Because you, the reader, are going to decide where he is. And who he is, and what he will become.

That's right, the choice is yours. At the end of the paragraph are three choices, two with dual branches for that choice. While I will be postin this in multiple places, I'll be posting the continuing parts here and linking to everywhere else.


Choice is important here, you'll notice that no species is given and that the gender can just barely be inferred to be male. The choies made will affect who he becomes, species, personality and life.

In regards to his life beforehand, I will say only this; He has neglecting his own health for quite some time, pushing his body to the limits, I wonder why?

Just reply with what choice you would like, specifically as possible and I'll tally them together (or in the case of like 2 or 3 different pics, do a little raffle thing to deteremine the winner)

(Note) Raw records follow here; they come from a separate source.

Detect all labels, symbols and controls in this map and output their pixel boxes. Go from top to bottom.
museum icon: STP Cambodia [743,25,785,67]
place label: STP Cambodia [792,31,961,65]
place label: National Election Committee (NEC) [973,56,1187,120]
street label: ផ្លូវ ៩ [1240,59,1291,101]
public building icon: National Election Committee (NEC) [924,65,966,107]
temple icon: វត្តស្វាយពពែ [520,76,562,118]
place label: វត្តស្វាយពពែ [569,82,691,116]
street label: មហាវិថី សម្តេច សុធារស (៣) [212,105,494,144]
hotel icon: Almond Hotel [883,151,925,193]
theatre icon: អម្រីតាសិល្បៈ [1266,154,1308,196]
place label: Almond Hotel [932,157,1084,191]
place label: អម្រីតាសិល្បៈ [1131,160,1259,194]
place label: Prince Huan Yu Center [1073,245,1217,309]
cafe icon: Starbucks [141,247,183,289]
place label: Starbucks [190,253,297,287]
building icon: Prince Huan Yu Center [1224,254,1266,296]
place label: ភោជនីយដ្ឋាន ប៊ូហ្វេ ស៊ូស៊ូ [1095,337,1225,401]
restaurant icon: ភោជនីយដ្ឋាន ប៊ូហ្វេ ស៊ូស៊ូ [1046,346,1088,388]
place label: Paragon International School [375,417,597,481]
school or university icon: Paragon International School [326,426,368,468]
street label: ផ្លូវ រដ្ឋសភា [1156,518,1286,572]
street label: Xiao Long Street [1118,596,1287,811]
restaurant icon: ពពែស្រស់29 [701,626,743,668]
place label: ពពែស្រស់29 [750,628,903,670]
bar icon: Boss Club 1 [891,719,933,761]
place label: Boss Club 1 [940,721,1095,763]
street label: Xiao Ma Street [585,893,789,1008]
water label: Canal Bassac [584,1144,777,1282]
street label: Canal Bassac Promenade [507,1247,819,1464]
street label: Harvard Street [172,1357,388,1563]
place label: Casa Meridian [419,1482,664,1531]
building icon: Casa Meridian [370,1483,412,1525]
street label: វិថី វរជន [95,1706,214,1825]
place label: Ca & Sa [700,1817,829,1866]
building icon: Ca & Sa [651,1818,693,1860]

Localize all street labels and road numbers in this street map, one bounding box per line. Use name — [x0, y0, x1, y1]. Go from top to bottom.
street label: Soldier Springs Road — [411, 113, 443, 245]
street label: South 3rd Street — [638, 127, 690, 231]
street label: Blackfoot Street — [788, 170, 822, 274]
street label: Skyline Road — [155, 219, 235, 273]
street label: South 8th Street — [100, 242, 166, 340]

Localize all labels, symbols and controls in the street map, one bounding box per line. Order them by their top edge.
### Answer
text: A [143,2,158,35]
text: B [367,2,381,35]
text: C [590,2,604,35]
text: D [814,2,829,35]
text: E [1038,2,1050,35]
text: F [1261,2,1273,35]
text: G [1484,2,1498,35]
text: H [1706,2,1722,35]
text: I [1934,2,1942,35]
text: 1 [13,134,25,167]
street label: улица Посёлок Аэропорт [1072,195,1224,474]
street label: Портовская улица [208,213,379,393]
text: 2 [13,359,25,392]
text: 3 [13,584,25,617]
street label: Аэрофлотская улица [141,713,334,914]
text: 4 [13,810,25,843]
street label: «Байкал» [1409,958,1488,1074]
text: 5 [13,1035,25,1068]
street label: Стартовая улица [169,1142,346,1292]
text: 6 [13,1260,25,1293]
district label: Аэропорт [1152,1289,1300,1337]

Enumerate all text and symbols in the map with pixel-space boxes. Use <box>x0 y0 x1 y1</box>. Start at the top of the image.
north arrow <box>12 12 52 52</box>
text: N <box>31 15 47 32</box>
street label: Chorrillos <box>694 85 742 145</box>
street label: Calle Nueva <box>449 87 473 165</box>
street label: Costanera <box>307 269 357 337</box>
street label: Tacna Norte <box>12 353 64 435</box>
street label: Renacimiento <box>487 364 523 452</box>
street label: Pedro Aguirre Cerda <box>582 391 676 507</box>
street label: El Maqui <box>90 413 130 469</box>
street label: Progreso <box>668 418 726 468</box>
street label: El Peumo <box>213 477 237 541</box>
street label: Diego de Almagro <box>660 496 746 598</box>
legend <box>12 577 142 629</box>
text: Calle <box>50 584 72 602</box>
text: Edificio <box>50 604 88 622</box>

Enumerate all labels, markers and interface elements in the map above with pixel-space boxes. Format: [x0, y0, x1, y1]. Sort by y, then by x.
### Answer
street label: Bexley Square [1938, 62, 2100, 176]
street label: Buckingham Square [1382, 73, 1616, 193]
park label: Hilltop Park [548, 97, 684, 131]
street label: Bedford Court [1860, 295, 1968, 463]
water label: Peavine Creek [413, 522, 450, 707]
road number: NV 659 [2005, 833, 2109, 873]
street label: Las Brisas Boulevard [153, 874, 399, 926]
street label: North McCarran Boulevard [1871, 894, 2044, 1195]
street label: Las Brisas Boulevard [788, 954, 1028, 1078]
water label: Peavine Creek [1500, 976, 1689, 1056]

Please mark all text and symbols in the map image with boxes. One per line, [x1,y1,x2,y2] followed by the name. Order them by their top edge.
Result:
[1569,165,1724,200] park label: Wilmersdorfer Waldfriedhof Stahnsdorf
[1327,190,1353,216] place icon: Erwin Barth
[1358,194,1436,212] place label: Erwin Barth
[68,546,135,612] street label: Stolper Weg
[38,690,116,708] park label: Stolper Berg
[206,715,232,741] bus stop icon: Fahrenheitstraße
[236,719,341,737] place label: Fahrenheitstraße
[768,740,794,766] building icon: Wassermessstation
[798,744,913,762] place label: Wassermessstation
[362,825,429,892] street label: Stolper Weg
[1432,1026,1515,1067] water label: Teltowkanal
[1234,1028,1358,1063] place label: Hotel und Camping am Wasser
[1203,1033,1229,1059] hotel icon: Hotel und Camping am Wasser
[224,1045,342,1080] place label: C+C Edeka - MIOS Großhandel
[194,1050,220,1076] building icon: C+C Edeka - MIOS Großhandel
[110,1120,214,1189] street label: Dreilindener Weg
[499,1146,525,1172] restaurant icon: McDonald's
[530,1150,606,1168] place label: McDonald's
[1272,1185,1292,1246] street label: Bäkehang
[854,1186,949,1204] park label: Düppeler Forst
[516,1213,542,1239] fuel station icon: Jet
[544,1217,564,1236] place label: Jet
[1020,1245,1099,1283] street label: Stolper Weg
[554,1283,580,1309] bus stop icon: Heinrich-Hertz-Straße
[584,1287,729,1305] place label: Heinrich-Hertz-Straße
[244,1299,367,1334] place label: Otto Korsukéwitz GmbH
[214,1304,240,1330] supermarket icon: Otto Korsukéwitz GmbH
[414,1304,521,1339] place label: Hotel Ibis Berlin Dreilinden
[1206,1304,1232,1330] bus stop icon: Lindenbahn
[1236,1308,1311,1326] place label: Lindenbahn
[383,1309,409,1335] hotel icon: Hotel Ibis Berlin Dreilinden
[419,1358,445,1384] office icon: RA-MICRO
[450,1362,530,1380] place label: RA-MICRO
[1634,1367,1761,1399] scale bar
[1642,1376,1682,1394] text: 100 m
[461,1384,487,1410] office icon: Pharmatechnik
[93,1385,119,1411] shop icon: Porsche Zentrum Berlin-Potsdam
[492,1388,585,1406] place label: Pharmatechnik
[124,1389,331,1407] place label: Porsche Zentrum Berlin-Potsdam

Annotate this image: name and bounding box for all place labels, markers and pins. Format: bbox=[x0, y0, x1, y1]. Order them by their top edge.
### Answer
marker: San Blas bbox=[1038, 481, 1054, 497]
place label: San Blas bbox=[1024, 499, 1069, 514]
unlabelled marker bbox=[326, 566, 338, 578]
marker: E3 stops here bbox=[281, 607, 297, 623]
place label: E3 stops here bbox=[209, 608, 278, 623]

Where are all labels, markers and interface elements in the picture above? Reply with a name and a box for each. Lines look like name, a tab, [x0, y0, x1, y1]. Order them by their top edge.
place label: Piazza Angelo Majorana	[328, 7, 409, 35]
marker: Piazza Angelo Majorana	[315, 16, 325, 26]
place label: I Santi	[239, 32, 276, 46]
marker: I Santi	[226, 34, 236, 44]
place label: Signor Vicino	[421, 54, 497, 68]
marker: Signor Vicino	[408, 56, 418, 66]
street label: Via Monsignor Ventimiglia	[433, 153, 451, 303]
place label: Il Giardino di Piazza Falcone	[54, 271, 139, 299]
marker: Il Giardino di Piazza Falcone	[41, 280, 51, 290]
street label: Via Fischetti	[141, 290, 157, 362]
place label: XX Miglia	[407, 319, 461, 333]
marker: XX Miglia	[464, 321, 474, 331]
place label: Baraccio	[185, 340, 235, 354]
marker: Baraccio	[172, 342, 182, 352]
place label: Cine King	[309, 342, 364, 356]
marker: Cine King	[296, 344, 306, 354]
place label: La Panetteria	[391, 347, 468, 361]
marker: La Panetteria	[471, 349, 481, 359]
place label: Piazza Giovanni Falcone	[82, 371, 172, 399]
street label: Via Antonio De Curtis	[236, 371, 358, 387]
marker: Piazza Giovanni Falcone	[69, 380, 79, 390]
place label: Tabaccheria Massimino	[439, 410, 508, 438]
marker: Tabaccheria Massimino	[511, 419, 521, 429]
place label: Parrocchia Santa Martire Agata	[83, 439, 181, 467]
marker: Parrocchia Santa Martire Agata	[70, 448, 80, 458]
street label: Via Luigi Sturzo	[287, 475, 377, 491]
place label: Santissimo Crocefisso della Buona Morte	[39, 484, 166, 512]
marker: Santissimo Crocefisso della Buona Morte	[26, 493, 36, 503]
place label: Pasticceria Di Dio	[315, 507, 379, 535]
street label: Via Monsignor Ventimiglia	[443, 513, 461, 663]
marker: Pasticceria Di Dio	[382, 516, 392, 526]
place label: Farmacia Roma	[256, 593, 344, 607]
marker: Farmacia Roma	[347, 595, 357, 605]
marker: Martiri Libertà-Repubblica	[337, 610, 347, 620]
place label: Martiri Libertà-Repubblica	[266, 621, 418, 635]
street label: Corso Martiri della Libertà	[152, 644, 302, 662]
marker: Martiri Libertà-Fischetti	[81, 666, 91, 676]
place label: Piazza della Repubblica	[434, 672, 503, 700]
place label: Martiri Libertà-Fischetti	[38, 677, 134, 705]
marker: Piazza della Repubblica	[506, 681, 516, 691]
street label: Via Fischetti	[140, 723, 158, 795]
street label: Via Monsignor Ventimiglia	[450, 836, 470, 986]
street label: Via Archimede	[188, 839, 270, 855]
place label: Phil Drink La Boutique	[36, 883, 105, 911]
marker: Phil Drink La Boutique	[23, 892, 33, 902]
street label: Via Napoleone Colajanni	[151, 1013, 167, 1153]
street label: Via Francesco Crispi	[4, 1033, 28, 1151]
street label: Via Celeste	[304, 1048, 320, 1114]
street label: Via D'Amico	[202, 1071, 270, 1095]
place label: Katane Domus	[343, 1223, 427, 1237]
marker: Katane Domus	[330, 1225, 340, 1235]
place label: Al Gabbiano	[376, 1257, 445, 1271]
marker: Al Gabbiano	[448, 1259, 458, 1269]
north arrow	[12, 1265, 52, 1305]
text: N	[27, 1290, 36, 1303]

And remeber: no choice is ever truly understood^^

P.S. Yes, this is kind of like Dog Days of Summer by Blotch.


----------



## Art Vulpine (Nov 25, 2008)

I'll go with number 2 where an unsuspected stranger finds him.

I always love the element of surprise, especially when it's a chance encounter.

Is the stranger a friend?

A foe?

Is he or she curious?

Or is there a hidden motive?

So let's have the surprise.

Sage Fox


----------



## makmakmob (Nov 29, 2008)

*Re: nothing*



Putaou946 said:


> I'm going to bump the tread up._--------------------------------very good site:buy Women's ugg boots, Uggs boots, dog bed, pet supply, pet product,_



What the fuck? Honestly?


----------



## ScottyDM (Nov 29, 2008)

It's g_____n link spam and Putaou946 is a g______d link spammer who should burn in h__l for this crime.

It's a classic example of a totally selfish individual who has no intent of contributing to the community and will use the resources here--storage, bandwidth, and the members time and bandwidth--to make money at our expense. Many of these people are in it professionally and they sell X number of "advertising placements" to their clients for cash. Often the primary target is not our eyeballs, but they are attempting to spam the search engines with links pointed at their client's websites. Google hates this c__p too and will sometimes blackball a website--the client's website, not furaffinty.net.

But don't mind me. I freakin hate link spammers! Leaches and parasites. More info.

S-


----------